Monday, November 3, 2014

Xeriscape Don't "Zero-scape" Fort Bliss Cemetery

This is not xeriscaping.
This is.
Tomorrow City Council will discuss and vote on a resolution which urges Fort Bliss to replace the "xeriscaping" at the national cemetery with grass. The resolution (Item 10.1 on the agenda) is at the request of Rep. Beto O'Rourke and is sponsored by Niland, Noe and Romero. 

elpasonaturally is a big fan of Beto O'Rourke however must part with him on this one as it did on his recent vote against support for Israel. 

The chief problem with the resolution is the false belief held by most of El Paso that the cemetery or anything like it is xeriscaping. Merely throwing red rock screening on the ground (and abetting the destruction of our mountains at the same time) is not xeriscaping. The Texas Master Gardeners, part of the Texas AgriLife Extension, says: 

"Xeriscape means dry landscaping - perfect for an area like the desert. Xeriscape creates a visually attractive landscape that uses native plants selected for their water efficiency. Properly installed and maintained, a Xeriscape can use less than one-half the water of a traditional landscape and require less maintenance than a landscape that is primarily lawn." [Emphases mine.]

Read the Master Gardener page about xeriscape and take a look at the posted picture. Visit Eartheasy xeriscape page and see the picture and look over the plant selection. Best thing: visit the Chihuahuan Desert Gardens at the UTEP Centennial Museum and/or the El Paso Desert Botanical Garden at Keystone Heritage Park.

Finally, read this open letter from Marshall Carter-Tripp urging the xeriscaping of the cemetary not the zero-scaping that now exists nor its replacement with water-thirsty grass: 

Restoring Grass at Fort Bliss Cemetery?

"The El Paso Times reports that the El Paso City Council will consider tomorrow a resolution urging that grass be restored to the Fort Bliss cemetery, at the request of Representative O’Rourke.

"El Paso and Fort Bliss are located in the mountainous Chihuahuan Desert, and moreover are experiencing long-term drought.  The Rio “Grande” is empty a good part of the year.   While the PSB assures us that we will continue to have a safe water supply, it is also “mining” the underlying aquifer for that supply.   The cemetery was using some 62 million gallons of water a year to maintain the grass.  What kind of message would it send to resume pumping that much water for grass?   Arlington National Cemetery is cited as having grass.  It is located in the Washington, D.C area, which receives over 40 inches of rain a year, more than four times as much as do El Paso and Fort Bliss.  Water use is not an issue there!

"The real problem with the cemetery at Fort Bliss appears to be inadequate xeriscaping.  Xeriscaping does NOT mean just sand and gravel, more correctly called “zero-scaping.”  Landscaping with native plants and other drought-tolerant plants can be very beautiful Perhaps if the Fort Bliss authorities visited the Chihuahuan Desert Gardens at UITEP, or the gardens at Keystone, they might get some sense of what can be done.

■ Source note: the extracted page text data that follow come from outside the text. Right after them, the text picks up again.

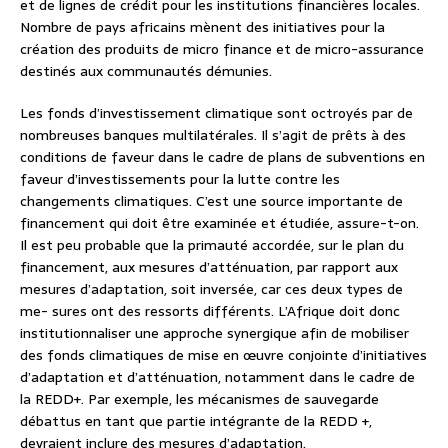
et de lignes de crédit pour les institutions financières locales.
Nombre de pays africains mènent des initiatives pour la
création des produits de micro finance et de micro-assurance
destinés aux communautés démunies.
Les fonds d’investissement climatique sont octroyés par de
nombreuses banques multilatérales. Il s’agit de prêts à des
conditions de faveur dans le cadre de plans de subventions en
faveur d’investissements pour la lutte contre les
changements climatiques. C’est une source importante de
financement qui doit être examinée et étudiée, assure-t-on.
Il est peu probable que la primauté accordée, sur le plan du
financement, aux mesures d’atténuation, par rapport aux
mesures d’adaptation, soit inversée, car ces deux types de
me- sures ont des ressorts différents. L’Afrique doit donc
institutionnaliser une approche synergique afin de mobiliser
des fonds climatiques de mise en œuvre conjointe d’initiatives
d’adaptation et d’atténuation, notamment dans le cadre de
la REDD+. Par exemple, les mécanismes de sauvegarde
débattus en tant que partie intégrante de la REDD +,
devraient inclure des mesures d’adaptation.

The West Texas Urban Forestry Council would help plan for better tree cover, and there is much expertise in the El Paso Native Plant Society.   Trees will help reduce water use even if grass is restored.

"The remarks quoted in the Times’ report suggest that the only standard of beauty is grass.  Should we call it the “Downton Abbey rule?”   Why must respect for the dead be measured in blades of grass?

"My spouse is a military veteran.  He will not be buried at Fort Bliss, as he is donating his body to the Texas Tech medical school.   Even if he were there, he would not be less at rest under a desert willow rather than grass!  Should I survive him, my grief would not be diminished by grass, and I would in fact regret the misuse of water and energy to maintain that grass.   We have no grass in our own yard  - but it is full of beautiful plants at all seasons.   

"Let us honor the dead, and their families, by respecting the beauty of our own landscape, and by respecting the need to conserve water for the generations to come." - Marshall Carter Tripp

Let us hope that City Council will change its resolution and urge Ft. Bliss officials truly to xeriscape the cemetery and not use just gravel or replace gravel with water and maintenance intensive grass.

1 comment:

  1. This retired Sergeant Major, with 26 years of service, is NOT in favor of turf grass at Ft Bliss National Cemetery. Even Zero-scape is better than wasting water.